What he figures to be most helpful with is how to move forward when things don’t go your way.
Stockton was projected as a player who was far from a long shot coming out of the Hun School. Rivals.com rated-him as a four-star prospect, though they also said he was 6-foot-1, which is two inches away from reality.
Among the teams that tried to pull him away from Notre Dame with scholarship offers were Tennessee, Cal, North Carolina, Penn State, USC UCLA, Vanderbilt, Rutgers, and Saturday night’s opponent, Pitt.
“A first I was a little frustrated,” Stockton said when expectations didn’t merge with reality, “but then I was like, ‘I just want to better everyone around me.’ I’m not the type of kid who was going to get down and (ticked) off about every situation, like you’ve just got to deal with adversity.
“I know my role. That’s a big (thing) around here. So if I’m coaching, then I’m helping our coaches. If I’m playing, I’m playing. I’m still going to do whatever I can to help the team.”
It was that attitude that prompted Kelly to surprise most observers, and Stockton himself, and bring him back for a fifth year last winter when he had more surgeries (foot, shoulder) than countable statistics at that juncture (one tackle).
◇ ◇ ◇ ◇ ◇ ◇ ◇
▸ **Required tasks**:
(1) In the passage about Stockton, copy the text from "Among the teams" up to and including "night’s opponent, Pitt.".
(2) Using the passage about Stockton, tell whether each statement agrees with it, answering yes or no and quoting the words that settle it. (a) Rivals.com rated Stockton a four-star prospect. (b) Stockton is actually 6-foot-1. (c) Kelly's choice to bring Stockton back for a fifth year surprised few people.
(3) Answer these from the passage about Stockton, one per line:
(a) What school did Stockton come out of?
(b) Which team is Saturday night's opponent?
(c) What two surgeries did he have before coming back for a fifth year?
The data isn't needed for any of this.

▸ **Provided data**:
◇ ◇ ◇ ◇ ◇ ◇ ◇
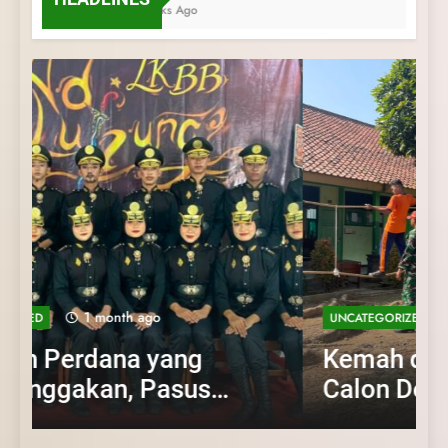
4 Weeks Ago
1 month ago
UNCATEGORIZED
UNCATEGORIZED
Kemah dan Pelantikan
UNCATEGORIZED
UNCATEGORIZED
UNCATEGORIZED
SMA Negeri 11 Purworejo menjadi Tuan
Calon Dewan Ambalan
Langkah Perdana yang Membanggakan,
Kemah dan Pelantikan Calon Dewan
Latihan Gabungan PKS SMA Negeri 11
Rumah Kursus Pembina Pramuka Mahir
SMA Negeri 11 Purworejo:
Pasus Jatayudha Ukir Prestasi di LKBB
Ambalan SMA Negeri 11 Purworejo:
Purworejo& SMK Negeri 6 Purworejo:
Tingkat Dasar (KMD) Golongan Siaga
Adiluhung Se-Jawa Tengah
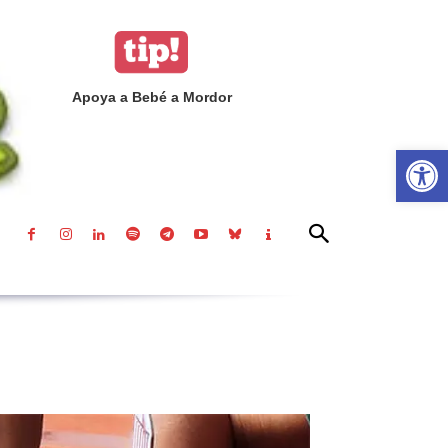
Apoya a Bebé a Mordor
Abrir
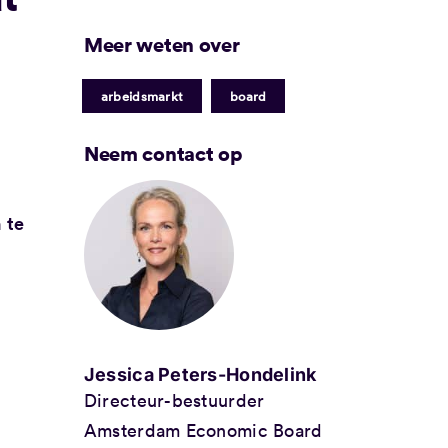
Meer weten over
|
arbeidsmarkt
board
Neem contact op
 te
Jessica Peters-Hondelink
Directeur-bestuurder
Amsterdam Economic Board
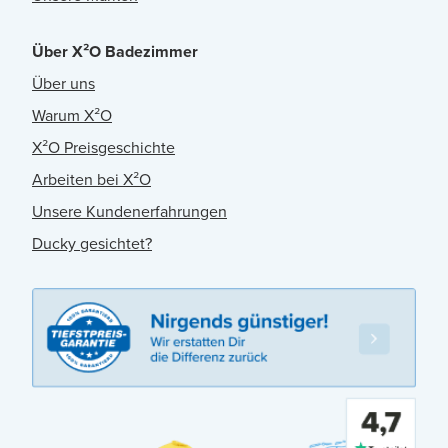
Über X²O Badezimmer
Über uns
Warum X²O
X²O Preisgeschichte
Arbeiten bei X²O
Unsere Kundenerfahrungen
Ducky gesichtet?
◇ ◇ ◇ ◇ ◇ ◇ ◇
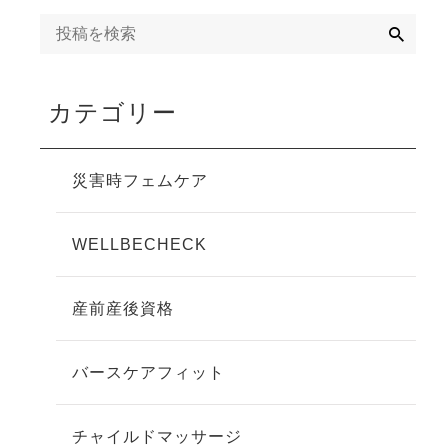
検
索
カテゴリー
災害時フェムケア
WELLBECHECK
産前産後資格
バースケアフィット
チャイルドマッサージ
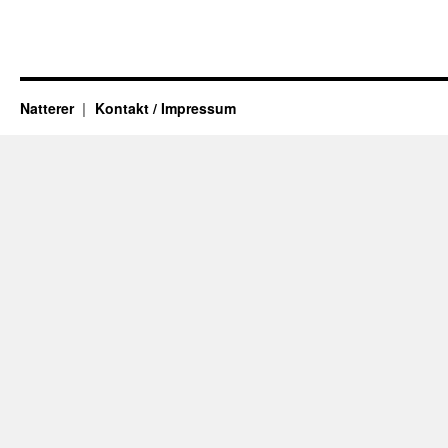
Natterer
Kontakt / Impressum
◇ ◇ ◇ ◇ ◇ ◇ ◇
▸ **Solutions in order**:
(1)
Among the teams that tried to pull him away from Notre Dame with scholarship offers were Tennessee, Cal, North Carolina, Penn State, USC UCLA, Vanderbilt, Rutgers, and Saturday night’s opponent, Pitt.

(2)
(a) Yes: "Rivals.com rated-him as a four-star prospect"
(b) No: "they also said he was 6-foot-1, which is two inches away from reality"
(c) No: "prompted Kelly to surprise most observers, and Stockton himself"

(3)
(a) The Hun School
(b) Pitt
(c) Foot and shoulder